→ WHAT TO PRODUCE
Print each entry in full, word for word, with no pictures in the result.

Page images and extracted text
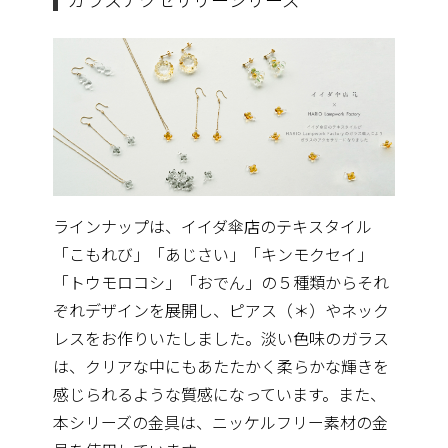
ラインナップは、イイダ傘店のテキスタイル
「こもれび」「あじさい」「キンモクセイ」
「トウモロコシ」「おでん」の５種類からそれ
ぞれデザインを展開し、ピアス（＊）やネック
レスをお作りいたしました。淡い色味のガラス
は、クリアな中にもあたたかく柔らかな輝きを
感じられるような質感になっています。また、
本シリーズの金具は、ニッケルフリー素材の金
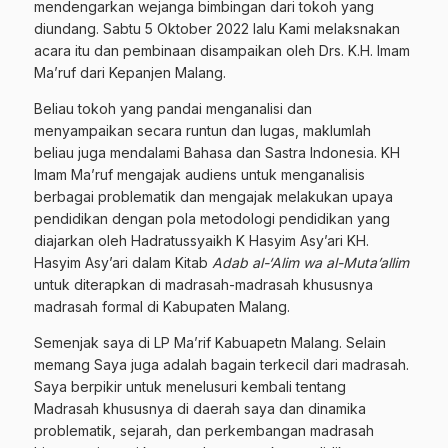
mendengarkan wejanga bimbingan dari tokoh yang
diundang. Sabtu 5 Oktober 2022 lalu Kami melaksnakan
acara itu dan pembinaan disampaikan oleh Drs. K.H. Imam
Ma’ruf dari Kepanjen Malang.
Beliau tokoh yang pandai menganalisi dan
menyampaikan secara runtun dan lugas, maklumlah
beliau juga mendalami Bahasa dan Sastra Indonesia. KH
Imam Ma’ruf mengajak audiens untuk menganalisis
berbagai problematik dan mengajak melakukan upaya
pendidikan dengan pola metodologi pendidikan yang
diajarkan oleh Hadratussyaikh K Hasyim Asy’ari KH.
Hasyim Asy’ari dalam Kitab
Adab al-‘Alim wa al-Muta’allim
untuk diterapkan di madrasah-madrasah khususnya
madrasah formal di Kabupaten Malang.
Semenjak saya di LP Ma’rif Kabuapetn Malang. Selain
memang Saya juga adalah bagain terkecil dari madrasah.
Saya berpikir untuk menelusuri kembali tentang
Madrasah khususnya di daerah saya dan dinamika
problematik, sejarah, dan perkembangan madrasah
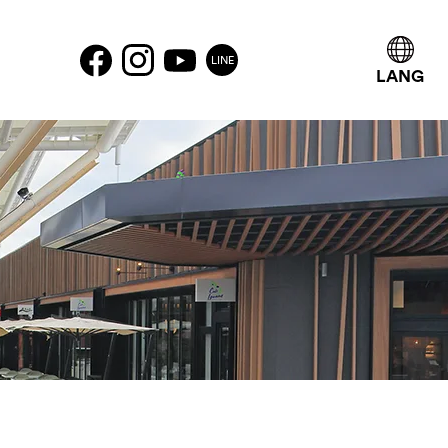
LINE
LANG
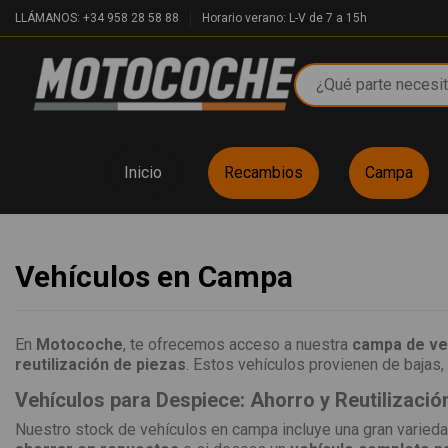
LLÁMANOS: +34 958 28 58 88
Horario verano: L-V de 7 a 15h
Inicio
Recambios
Campa
Vehículos en Campa
En
Motocoche
, te ofrecemos acceso a nuestra
campa de ve
reutilización de piezas
. Estos vehículos provienen de bajas, 
Vehículos para Despiece: Ahorro y Reutilizació
Nuestro stock de vehículos en campa incluye una gran varieda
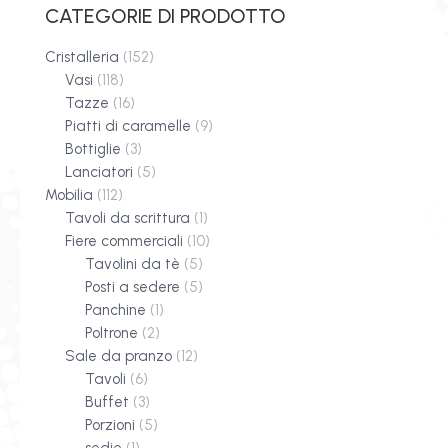
CATEGORIE DI PRODOTTO
Cristalleria
(152)
Vasi
(118)
Tazze
(16)
Piatti di caramelle
(9)
Bottiglie
(3)
Lanciatori
(5)
Mobilia
(112)
Tavoli da scrittura
(1)
Fiere commerciali
(10)
Tavolini da tè
(5)
Posti a sedere
(5)
Panchine
(1)
Poltrone
(2)
Sale da pranzo
(12)
Tavoli
(6)
Buffet
(3)
Porzioni
(5)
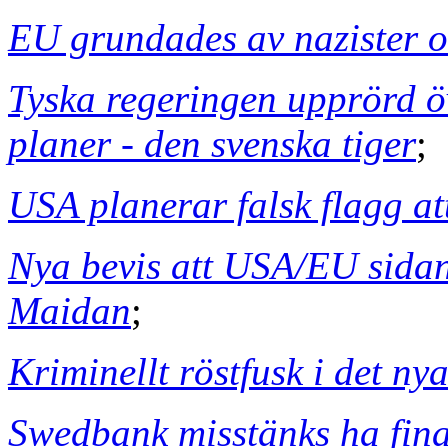
EU grundades av nazister oc
Tyska regeringen upprörd ö
planer - den svenska tiger
;
USA planerar falsk flagg a
Nya bevis att USA/EU sida
Maidan
;
Kriminellt röstfusk i det n
Swedbank misstänks ha fina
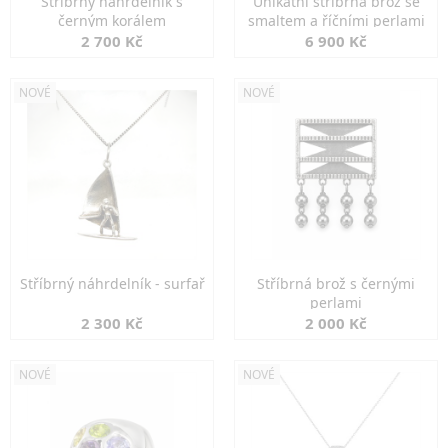
Stříbrný náhrdelník s
Unikátní stříbrná brož se
černým korálem
smaltem a říčními perlami
2 700 Kč
6 900 Kč
NOVÉ
NOVÉ
Stříbrný náhrdelník - surfař
Stříbrná brož s černými
perlami
2 300 Kč
2 000 Kč
NOVÉ
NOVÉ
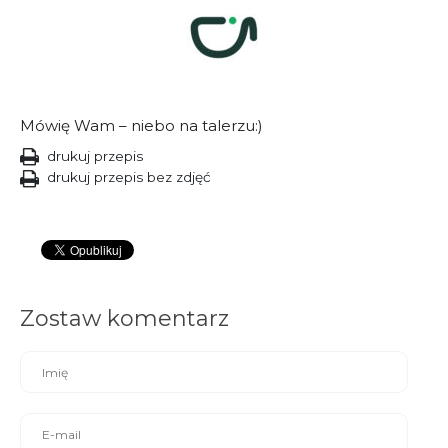
Mówię Wam – niebo na talerzu:)
drukuj przepis
drukuj przepis bez zdjęć
Zostaw komentarz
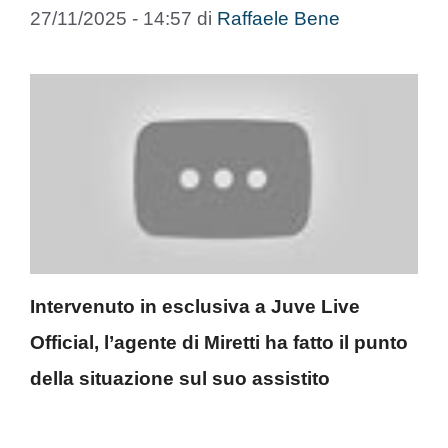
27/11/2025 - 14:57
di
Raffaele Bene
Intervenuto in esclusiva a Juve Live
Official, l’agente di Miretti ha fatto il punto
della situazione sul suo assistito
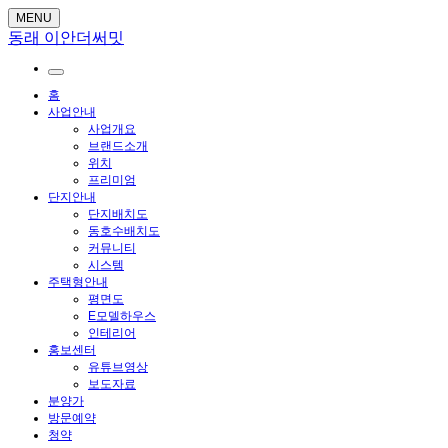
MENU
동래 이안더써밋
홈
사업안내
사업개요
브랜드소개
위치
프리미엄
단지안내
단지배치도
동호수배치도
커뮤니티
시스템
주택형안내
평면도
E모델하우스
인테리어
홍보센터
유튜브영상
보도자료
분양가
방문예약
청약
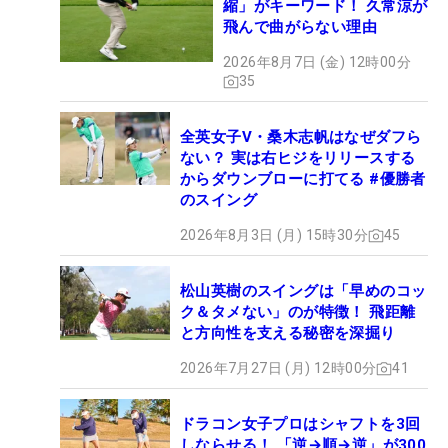
縮」がキーワード！ 久常涼が
飛んで曲がらない理由
2026年8月7日 (金) 12時00分
35
全英女子V・桑木志帆はなぜダフら
ない？ 実は右ヒジをリリースする
からダウンブローに打てる #優勝者
のスイング
2026年8月3日 (月) 15時30分
45
松山英樹のスイングは「早めのコッ
ク＆タメない」のが特徴！ 飛距離
と方向性を支える秘密を深掘り
2026年7月27日 (月) 12時00分
41
ドラコン女子プロはシャフトを3回
しならせる！ 「逆→順→逆」が300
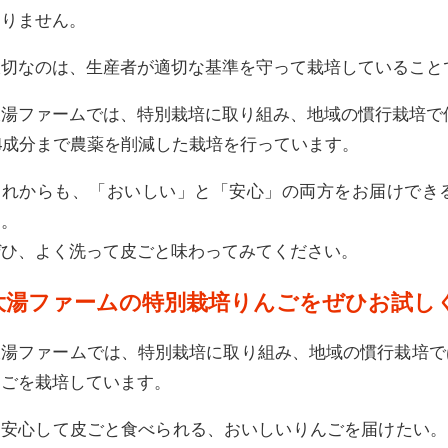
ありません。
大切なのは、生産者が適切な基準を守って栽培していること
大湯ファームでは、特別栽培に取り組み、地域の慣行栽培で
14成分まで農薬を削減した栽培を行っています。
これからも、「おいしい」と「安心」の両方をお届けでき
す。
ぜひ、よく洗って皮ごと味わってみてください。
大湯ファームの特別栽培りんごをぜひお試し
大湯ファームでは、特別栽培に取り組み、地域の慣行栽培では
んごを栽培しています。
「安心して皮ごと食べられる、おいしいりんごを届けたい。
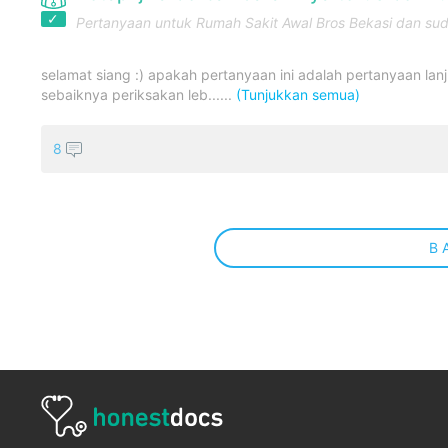
Pertanyaan untuk
Rumah Sakit Awal Bros Bekasi
dan sud
selamat siang :) apakah pertanyaan ini adalah pertanyaan lanj
sebaiknya periksakan leb......
(Tunjukkan semua)
8
B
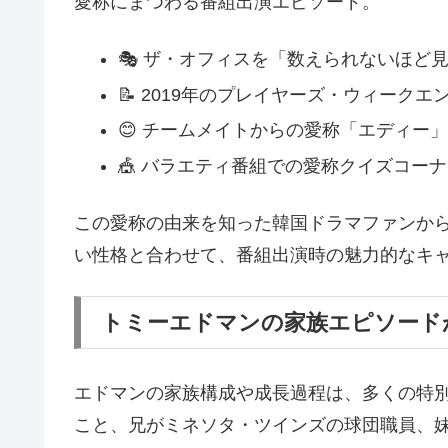
愛称にまつわる番組出演エピソード。
🎭 ザ・オフィスを「数えられないほど
📝 2019年のプレイヤーズ・ウィーク
😊 チームメイトからの愛称「エディー
🎪 バラエティ番組での愛称クイズコー
この愛称の由来を知った韓国ドラマファンか
い性格と合わせて、番組出演時の魅力的なキ
トミーエドマンの家族エピソード
エドマンの家族構成や成長過程は、多くの特
こと、兄がミネソタ・ツインズの球団職員、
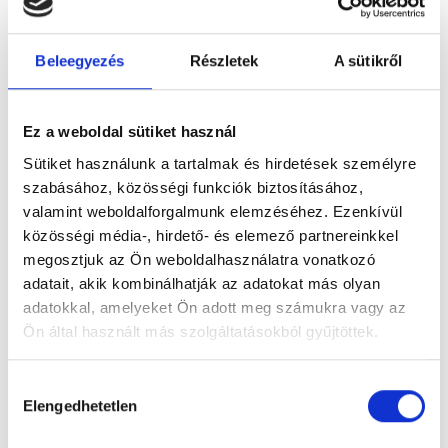
Beleegyezés
Részletek
A sütikről
Ez a weboldal sütiket használ
Figyelem! Módosul a Pécsi Köztemető
ügyfélszolgálatának nyitvatartása
Sütiket használunk a tartalmak és hirdetések személyre
szabásához, közösségi funkciók biztosításához,
A tartós hőhullám miatt bevezetett
valamint weboldalforgalmunk elemzéséhez. Ezenkívül
takarékossági intézkedések részeként módosul
közösségi média-, hirdető- és elemező partnereinkkel
a Pécsi Köztemető ügyfélszolgálatának
megosztjuk az Ön weboldalhasználatra vonatkozó
nyitvatartása: 2026. augusztus 3–8. között,
adatait, akik kombinálhatják az adatokat más olyan
hétfőtől szombatig 12 óráig várják az ügyfeleket.
adatokkal, amelyeket Ön adott meg számukra vagy az
Ön által használt más szolgáltatásokból gyűjtöttek.
Tovább
Hozzájárulás
Elengedhetetlen
kiválasztása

→ RESULT FOR THIS EXERCISE
ラインナップは、イイダ傘店のテキスタイル
「こもれび」「あじさい」「キンモクセイ」
「トウモロコシ」「おでん」の５種類からそれ
ぞれデザインを展開し、ピアス（＊）やネック
レスをお作りいたしました。淡い色味のガラス
は、クリアな中にもあたたかく柔らかな輝きを
感じられるような質感になっています。また、
本シリーズの金具は、ニッケルフリー素材の金
mendengarkan wejanga bimbingan dari tokoh yang
diundang. Sabtu 5 Oktober 2022 lalu Kami melaksnakan
acara itu dan pembinaan disampaikan oleh Drs. K.H. Imam
Ma’ruf dari Kepanjen Malang.
Beliau tokoh yang pandai menganalisi dan
menyampaikan secara runtun dan lugas, maklumlah
beliau juga mendalami Bahasa dan Sastra Indonesia. KH
Imam Ma’ruf mengajak audiens untuk menganalisis
berbagai problematik dan mengajak melakukan upaya
pendidikan dengan pola metodologi pendidikan yang
diajarkan oleh Hadratussyaikh K Hasyim Asy’ari KH.
Hasyim Asy’ari dalam Kitab
Adab al-‘Alim wa al-Muta’allim
untuk diterapkan di madrasah-madrasah khususnya
madrasah formal di Kabupaten Malang.
Semenjak saya di LP Ma’rif Kabuapetn Malang. Selain
memang Saya juga adalah bagain terkecil dari madrasah.
Saya berpikir untuk menelusuri kembali tentang
Madrasah khususnya di daerah saya dan dinamika
problematik, sejarah, dan perkembangan madrasah
LINE
LANG
LLÁMANOS: +34 958 28 58 88
Horario verano: L-V de 7 a 15h
Inicio
Recambios
Campa
Vehículos en Campa
En
Motocoche
, te ofrecemos acceso a nuestra
campa de ve
reutilización de piezas
. Estos vehículos provienen de bajas, 
Vehículos para Despiece: Ahorro y Reutilizació
Nuestro stock de vehículos en campa incluye una gran varieda
CATEGORIE DI PRODOTTO
Cristalleria
(152)
Vasi
(118)
Tazze
(16)
Piatti di caramelle
(9)
Bottiglie
(3)
Lanciatori
(5)
Mobilia
(112)
Tavoli da scrittura
(1)
Fiere commerciali
(10)
Tavolini da tè
(5)
Posti a sedere
(5)
Panchine
(1)
Poltrone
(2)
Sale da pranzo
(12)
Tavoli
(6)
Buffet
(3)
Porzioni
(5)
EU grundades av nazister oc
Tyska regeringen upprörd ö
planer - den svenska tiger
;
USA planerar falsk flagg a
Nya bevis att USA/EU sida
Maidan
;
Kriminellt röstfusk i det n
Swedbank misstänks ha fina
Stříbrný náhrdelník s
Unikátní stříbrná brož se
černým korálem
smaltem a říčními perlami
2 700 Kč
6 900 Kč
NOVÉ
NOVÉ
Stříbrný náhrdelník - surfař
Stříbrná brož s černými
perlami
2 300 Kč
2 000 Kč
NOVÉ
NOVÉ
Mówię Wam – niebo na talerzu:)
drukuj przepis
drukuj przepis bez zdjęć
Zostaw komentarz
27/11/2025 - 14:57
di
Raffaele Bene
Intervenuto in esclusiva a Juve Live
Official, l’agente di Miretti ha fatto il punto
della situazione sul suo assistito
MENU
동래 이안더써밋
홈
사업안내
사업개요
브랜드소개
위치
프리미엄
단지안내
단지배치도
동호수배치도
커뮤니티
시스템
주택형안내
평면도
E모델하우스
인테리어
홍보센터
유튜브영상
보도자료
분양가
방문예약
청약
縮」がキーワード！ 久常涼が
飛んで曲がらない理由
2026年8月7日 (金) 12時00分
35
全英女子V・桑木志帆はなぜダフら
ない？ 実は右ヒジをリリースする
からダウンブローに打てる #優勝者
のスイング
2026年8月3日 (月) 15時30分
45
松山英樹のスイングは「早めのコッ
ク＆タメない」のが特徴！ 飛距離
と方向性を支える秘密を深掘り
2026年7月27日 (月) 12時00分
41
ドラコン女子プロはシャフトを3回
しならせる！ 「逆→順→逆」が300
ありません。
大切なのは、生産者が適切な基準を守って栽培していること
大湯ファームでは、特別栽培に取り組み、地域の慣行栽培で
14成分まで農薬を削減した栽培を行っています。
これからも、「おいしい」と「安心」の両方をお届けでき
す。
ぜひ、よく洗って皮ごと味わってみてください。
大湯ファームの特別栽培りんごをぜひお試し
大湯ファームでは、特別栽培に取り組み、地域の慣行栽培では
んごを栽培しています。
「安心して皮ごと食べられる、おいしいりんごを届けたい。
Pertanyaan untuk
Rumah Sakit Awal Bros Bekasi
dan sud
selamat siang :) apakah pertanyaan ini adalah pertanyaan lanj
sebaiknya periksakan leb......
(Tunjukkan semua)
8
B
愛称にまつわる番組出演エピソード。
🎭 ザ・オフィスを「数えられないほど
📝 2019年のプレイヤーズ・ウィーク
😊 チームメイトからの愛称「エディー
🎪 バラエティ番組での愛称クイズコー
この愛称の由来を知った韓国ドラマファンか
い性格と合わせて、番組出演時の魅力的なキ
トミーエドマンの家族エピソード
エドマンの家族構成や成長過程は、多くの特
こと、兄がミネソタ・ツインズの球団職員、
Beleegyezés
Részletek
A sütikről
Ez a weboldal sütiket használ
Figyelem! Módosul a Pécsi Köztemető
ügyfélszolgálatának nyitvatartása
Sütiket használunk a tartalmak és hirdetések személyre
szabásához, közösségi funkciók biztosításához,
A tartós hőhullám miatt bevezetett
valamint weboldalforgalmunk elemzéséhez. Ezenkívül
takarékossági intézkedések részeként módosul
közösségi média-, hirdető- és elemező partnereinkkel
a Pécsi Köztemető ügyfélszolgálatának
megosztjuk az Ön weboldalhasználatra vonatkozó
nyitvatartása: 2026. augusztus 3–8. között,
adatait, akik kombinálhatják az adatokat más olyan
hétfőtől szombatig 12 óráig várják az ügyfeleket.
adatokkal, amelyeket Ön adott meg számukra vagy az
Ön által használt más szolgáltatásokból gyűjtöttek.
Tovább
Hozzájárulás
Elengedhetetlen
kiválasztása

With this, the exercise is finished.